At a gun range in North Georgia, Republicans roared in applause Saturday as once-bitter rivals Doug Collins and Kelly Loeffler shook hands and then embraced over their shared determination to keep the U.S. Senate in GOP control in Jan. 5 runoffs.
At a suburban Atlanta strip mall around the same time, a pep rally turned anxious question-and-answer session with national GOP chairwoman Ronna Romney McDaniel served as a reminder that other infighting could come back to haunt Loeffler and fellow U.S. Sen. David Perdue.
While Loeffler and Collins formally buried the hatchet after more than a year of brutal intraparty warfare, McDaniel faced questions at the Cobb GOP headquarters from skeptical Republicans who bought into President Donald Trump’s claims of a “rigged” election.
In one sharp exchange, a Trump backer quizzed McDaniel on why Georgia voters should bother to invest more “money and work when it’s already decided.”
“It’s not decided. This is the key — it’s not decided,” McDaniel told the crowd of dozens, nodding toward Perdue’s roughly 88,000-vote advantage over Democrat Jon Ossoff in the first round of voting.
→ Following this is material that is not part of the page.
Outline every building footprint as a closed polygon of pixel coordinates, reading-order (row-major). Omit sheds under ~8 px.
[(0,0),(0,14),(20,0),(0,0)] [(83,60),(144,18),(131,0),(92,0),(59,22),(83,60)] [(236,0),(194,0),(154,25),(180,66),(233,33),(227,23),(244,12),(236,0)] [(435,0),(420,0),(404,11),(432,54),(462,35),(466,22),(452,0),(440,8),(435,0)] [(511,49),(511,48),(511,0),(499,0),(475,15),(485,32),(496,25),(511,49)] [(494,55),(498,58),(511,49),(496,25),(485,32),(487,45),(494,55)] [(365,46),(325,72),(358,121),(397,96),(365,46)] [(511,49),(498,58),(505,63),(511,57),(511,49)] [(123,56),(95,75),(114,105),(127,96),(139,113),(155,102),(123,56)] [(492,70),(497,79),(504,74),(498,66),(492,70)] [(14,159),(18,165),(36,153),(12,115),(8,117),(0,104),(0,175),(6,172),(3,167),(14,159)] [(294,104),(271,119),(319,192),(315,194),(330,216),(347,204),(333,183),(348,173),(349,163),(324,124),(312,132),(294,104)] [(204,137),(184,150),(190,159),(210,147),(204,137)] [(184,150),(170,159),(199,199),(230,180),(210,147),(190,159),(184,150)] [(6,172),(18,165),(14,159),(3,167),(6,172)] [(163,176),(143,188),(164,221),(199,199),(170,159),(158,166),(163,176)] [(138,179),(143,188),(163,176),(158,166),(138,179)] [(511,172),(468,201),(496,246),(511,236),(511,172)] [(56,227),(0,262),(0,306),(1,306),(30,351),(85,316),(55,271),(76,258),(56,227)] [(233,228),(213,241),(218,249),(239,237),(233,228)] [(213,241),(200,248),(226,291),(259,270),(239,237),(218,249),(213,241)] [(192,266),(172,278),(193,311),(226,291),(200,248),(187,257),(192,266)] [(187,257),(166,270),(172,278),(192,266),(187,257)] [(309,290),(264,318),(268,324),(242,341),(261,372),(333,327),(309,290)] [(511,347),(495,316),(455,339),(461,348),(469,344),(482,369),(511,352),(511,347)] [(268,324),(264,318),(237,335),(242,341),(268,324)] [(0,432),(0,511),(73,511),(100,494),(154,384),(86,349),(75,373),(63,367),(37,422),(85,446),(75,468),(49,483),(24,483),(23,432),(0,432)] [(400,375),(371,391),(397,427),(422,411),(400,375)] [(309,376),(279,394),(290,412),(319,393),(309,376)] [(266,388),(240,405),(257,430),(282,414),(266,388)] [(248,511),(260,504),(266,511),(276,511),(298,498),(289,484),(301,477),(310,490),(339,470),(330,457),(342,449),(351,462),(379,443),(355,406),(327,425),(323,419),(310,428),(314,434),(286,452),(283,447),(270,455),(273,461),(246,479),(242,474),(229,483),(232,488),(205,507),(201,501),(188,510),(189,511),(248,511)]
“So if you lose your faith and you don’t vote and people walk away, that will decide it.”
Two scenes, two contrasts
The two scenes demonstrated at once the best hopes and worst fears of Republicans in Georgia.
In Pickens County, two former archrivals — who weeks ago battered each other for the votes of the GOP faithful — set aside their differences to help ensure, as Collins put it, a future of “Republicans rising up again from the ashes” to maintain control of the U.S. Senate.
“This was not a defeat — this was a victory. Because come January 5, the nation and the world is gonna see Georgia stand up” and elect the two Republicans, Collins said.
And in Cobb, one of the nation’s top Republican officials tried to persuade loyal Trump supporters to return to the polls in January to defeat Ossoff and Democrat Raphael Warnock despite the president’s allegations that the vote was marred by droves of illegal mail-in ballots.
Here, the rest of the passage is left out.